Page text »
When to Use This Skill
Invoke this skill when:
Planning paper structure and narrative flow
Drafting any section (Abstract, Introduction, Methods, Results, Discussion, Conclusion)
Revising for clarity, coherence, or compliance with venue requirements
Reviewing sentence-level writing for clarity issues
Seeking CS-specific conventions (notation, figures, citations)
Checking completeness with section-by-section quality checklists
Responding to reviewer comments
Workflow Decision Tree
Stage 1: Planning and Structure
When starting a new paper or major revision:
Define the Narrative Arc
What problem does this solve, and why does it matter? (1-2 sentences)
What is the single main contribution? (1 sentence)
What are the 3 key results that support the contribution?
What are the main limitations?
Reference:
references/narrative_framework.md
— Read the "Core Principle" and "Section-Level Narrative Structure" sections to understand how to structure the paper's story.
Identify Target Venue and Constraints
Conference or journal?
Page limits, formatting requirements, anonymization rules?
Subfield conventions (ML vs. Systems vs. Theory)?
Reference:
references/cs_conventions.md
(Section 8: Venue-Specific Guidelines, Section 5: Subfield-Specific Conventions)
Outline Section-by-Section
For each major section, define:
What is the purpose of this section?
What are the 2-3 key points to convey?
What figures/tables will support this?
Tool:
Use
assets/section_checklists.md
(Quick Pre-Draft Planning Checklist) to ensure all key questions are answered before writing begins.
Stage 2: Drafting
For each section, follow this process:
Abstract
Use the
4-sentence structure
Context → Gap → Contribution → Impact
Check against
assets/section_checklists.md
(Abstract Checklist)
Ensure it's self-contained and within word limit (150-250 words)
Common mistakes:
Vague contribution: "We improve X" → Be specific: "We achieve 15% higher accuracy"
No concrete results: Always include numbers/metrics
Introduction
Follow the
funnel structure
Broad → Narrow → Specific
Para 1: Problem domain and importance
Para 2-3: Specific problem, motivation, why existing work falls short
Para 4: Gap statement ("However, existing approaches lack...")
Para 5: Contribution overview (what this paper provides)
Para 6: Results summary (2-3 concrete findings)
Para 7: Paper organization (optional)
Key requirement:
By the end of paragraph 4-5, the reader must clearly understand the contribution.
Include at least one figure (architecture or key result) for ML/systems papers.
Check against
assets/section_checklists.md
(Introduction Checklist)
Reference:
references/narrative_framework.md
(Introduction section) for detailed guidance and examples.
Related Work
Organize thematically
(not chronologically): Group into 3-5 categories
For each category:
Describe the general approach
Cite 3-5 representative works with 1-sentence descriptions
Point out limitations relevant to your contribution
End with positioning paragraph
"In contrast to [X], our approach..."

To-do item a »
Revise the stretch of the paper-writing guide from "Outline Section-by-Section" through "will support this?", replacing "purpose" with "goal".

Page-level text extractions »
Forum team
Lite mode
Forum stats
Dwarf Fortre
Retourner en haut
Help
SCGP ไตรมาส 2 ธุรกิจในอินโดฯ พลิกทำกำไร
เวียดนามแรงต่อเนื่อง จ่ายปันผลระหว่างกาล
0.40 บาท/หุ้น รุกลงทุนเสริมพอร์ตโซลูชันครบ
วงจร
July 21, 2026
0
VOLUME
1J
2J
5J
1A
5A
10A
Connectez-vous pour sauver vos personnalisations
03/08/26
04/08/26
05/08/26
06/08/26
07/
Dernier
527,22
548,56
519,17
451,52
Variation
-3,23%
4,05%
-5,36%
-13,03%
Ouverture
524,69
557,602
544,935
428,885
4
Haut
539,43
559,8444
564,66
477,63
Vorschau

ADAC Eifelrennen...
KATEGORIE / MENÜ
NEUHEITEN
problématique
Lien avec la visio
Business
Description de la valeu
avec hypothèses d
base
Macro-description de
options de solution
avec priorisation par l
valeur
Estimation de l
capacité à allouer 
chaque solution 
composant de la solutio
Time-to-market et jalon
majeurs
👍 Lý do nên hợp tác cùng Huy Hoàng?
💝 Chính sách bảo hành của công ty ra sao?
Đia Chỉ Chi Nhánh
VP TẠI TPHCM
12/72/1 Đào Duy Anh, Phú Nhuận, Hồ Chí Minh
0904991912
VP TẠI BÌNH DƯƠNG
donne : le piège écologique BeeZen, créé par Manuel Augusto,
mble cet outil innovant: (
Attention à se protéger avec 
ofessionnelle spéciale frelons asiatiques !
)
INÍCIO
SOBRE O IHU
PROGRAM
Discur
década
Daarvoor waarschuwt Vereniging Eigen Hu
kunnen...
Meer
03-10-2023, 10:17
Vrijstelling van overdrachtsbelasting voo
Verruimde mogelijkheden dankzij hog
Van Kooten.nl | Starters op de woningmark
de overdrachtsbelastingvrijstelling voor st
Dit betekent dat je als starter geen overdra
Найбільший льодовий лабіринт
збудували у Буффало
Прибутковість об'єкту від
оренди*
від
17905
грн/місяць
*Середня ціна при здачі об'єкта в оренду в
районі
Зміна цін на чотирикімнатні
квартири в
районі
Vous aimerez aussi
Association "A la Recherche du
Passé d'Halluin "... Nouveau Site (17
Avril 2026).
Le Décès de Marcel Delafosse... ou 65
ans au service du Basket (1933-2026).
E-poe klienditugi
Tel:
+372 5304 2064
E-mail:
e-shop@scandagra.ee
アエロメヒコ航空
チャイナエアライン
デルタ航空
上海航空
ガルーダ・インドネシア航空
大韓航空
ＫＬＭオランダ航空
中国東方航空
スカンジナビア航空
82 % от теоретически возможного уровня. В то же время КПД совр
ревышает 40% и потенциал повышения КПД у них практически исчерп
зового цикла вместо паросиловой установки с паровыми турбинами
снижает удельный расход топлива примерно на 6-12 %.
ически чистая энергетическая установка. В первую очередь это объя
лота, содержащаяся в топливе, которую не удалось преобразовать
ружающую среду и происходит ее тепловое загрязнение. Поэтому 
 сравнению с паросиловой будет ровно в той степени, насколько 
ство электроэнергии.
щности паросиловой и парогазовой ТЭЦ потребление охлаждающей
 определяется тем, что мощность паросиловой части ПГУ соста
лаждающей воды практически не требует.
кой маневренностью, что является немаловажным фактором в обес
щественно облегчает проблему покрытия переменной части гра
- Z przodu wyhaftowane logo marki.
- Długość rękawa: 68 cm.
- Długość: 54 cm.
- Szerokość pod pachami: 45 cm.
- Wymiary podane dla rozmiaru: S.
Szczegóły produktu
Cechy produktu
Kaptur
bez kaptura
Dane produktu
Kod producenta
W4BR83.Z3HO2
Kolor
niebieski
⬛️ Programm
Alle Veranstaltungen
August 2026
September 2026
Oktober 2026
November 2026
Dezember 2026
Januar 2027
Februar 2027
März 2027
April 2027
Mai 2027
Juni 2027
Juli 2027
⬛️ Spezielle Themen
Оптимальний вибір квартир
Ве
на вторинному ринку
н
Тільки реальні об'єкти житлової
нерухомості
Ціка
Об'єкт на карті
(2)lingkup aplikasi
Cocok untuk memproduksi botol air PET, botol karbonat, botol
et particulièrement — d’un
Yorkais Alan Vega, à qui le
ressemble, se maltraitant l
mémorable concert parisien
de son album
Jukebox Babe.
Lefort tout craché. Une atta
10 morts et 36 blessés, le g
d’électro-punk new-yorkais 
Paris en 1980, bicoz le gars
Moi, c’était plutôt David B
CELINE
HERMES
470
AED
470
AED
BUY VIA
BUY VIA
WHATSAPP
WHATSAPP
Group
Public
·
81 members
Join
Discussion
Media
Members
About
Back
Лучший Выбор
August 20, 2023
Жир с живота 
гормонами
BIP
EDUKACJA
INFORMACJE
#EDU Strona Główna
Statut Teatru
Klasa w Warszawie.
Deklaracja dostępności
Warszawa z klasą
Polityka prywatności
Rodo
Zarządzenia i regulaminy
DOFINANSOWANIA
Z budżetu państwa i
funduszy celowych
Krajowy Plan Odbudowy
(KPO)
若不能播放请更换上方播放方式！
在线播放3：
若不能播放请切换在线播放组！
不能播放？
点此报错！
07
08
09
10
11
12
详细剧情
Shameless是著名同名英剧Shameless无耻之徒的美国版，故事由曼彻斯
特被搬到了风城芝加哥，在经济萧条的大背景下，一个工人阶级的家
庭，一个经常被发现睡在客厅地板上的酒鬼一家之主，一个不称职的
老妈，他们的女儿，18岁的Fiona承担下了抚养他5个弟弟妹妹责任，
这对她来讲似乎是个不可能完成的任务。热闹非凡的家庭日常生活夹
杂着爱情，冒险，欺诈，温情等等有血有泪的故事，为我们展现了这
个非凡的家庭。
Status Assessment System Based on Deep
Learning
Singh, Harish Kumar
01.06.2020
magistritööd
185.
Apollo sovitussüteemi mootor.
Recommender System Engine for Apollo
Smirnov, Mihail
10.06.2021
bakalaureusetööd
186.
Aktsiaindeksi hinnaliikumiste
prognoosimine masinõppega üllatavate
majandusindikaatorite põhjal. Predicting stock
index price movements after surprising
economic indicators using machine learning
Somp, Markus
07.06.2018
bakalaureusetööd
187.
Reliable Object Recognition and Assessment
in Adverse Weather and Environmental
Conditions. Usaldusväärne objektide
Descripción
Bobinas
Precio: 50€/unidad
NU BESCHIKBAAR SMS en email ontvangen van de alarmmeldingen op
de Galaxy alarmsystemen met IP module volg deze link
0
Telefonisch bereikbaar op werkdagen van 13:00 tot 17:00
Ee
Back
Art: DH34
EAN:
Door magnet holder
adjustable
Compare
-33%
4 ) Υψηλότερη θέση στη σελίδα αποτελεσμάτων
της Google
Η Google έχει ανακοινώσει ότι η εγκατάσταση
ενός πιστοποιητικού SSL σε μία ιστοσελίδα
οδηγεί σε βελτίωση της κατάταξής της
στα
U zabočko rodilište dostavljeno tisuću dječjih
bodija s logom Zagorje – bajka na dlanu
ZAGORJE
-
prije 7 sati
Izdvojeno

To-do item b »
Transcribe the stretch of the text-extraction rows from the start of the rows through the line that contains "capacité à allouer", keeping every line unchanged.

Answer space a »
Outline Section-by-Section
For each major section, define:
What is the goal of this section?
What are the 2-3 key points to convey?
What figures/tables will support this?

Answer space b »
Forum team
Lite mode
Forum stats
Dwarf Fortre
Retourner en haut
Help
SCGP ไตรมาส 2 ธุรกิจในอินโดฯ พลิกทำกำไร
เวียดนามแรงต่อเนื่อง จ่ายปันผลระหว่างกาล
0.40 บาท/หุ้น รุกลงทุนเสริมพอร์ตโซลูชันครบ
วงจร
July 21, 2026
0
VOLUME
1J
2J
5J
1A
5A
10A
Connectez-vous pour sauver vos personnalisations
03/08/26
04/08/26
05/08/26
06/08/26
07/
Dernier
527,22
548,56
519,17
451,52
Variation
-3,23%
4,05%
-5,36%
-13,03%
Ouverture
524,69
557,602
544,935
428,885
4
Haut
539,43
559,8444
564,66
477,63
Vorschau

ADAC Eifelrennen...
KATEGORIE / MENÜ
NEUHEITEN
problématique
Lien avec la visio
Business
Description de la valeu
avec hypothèses d
base
Macro-description de
options de solution
avec priorisation par l
valeur
Estimation de l
capacité à allouer 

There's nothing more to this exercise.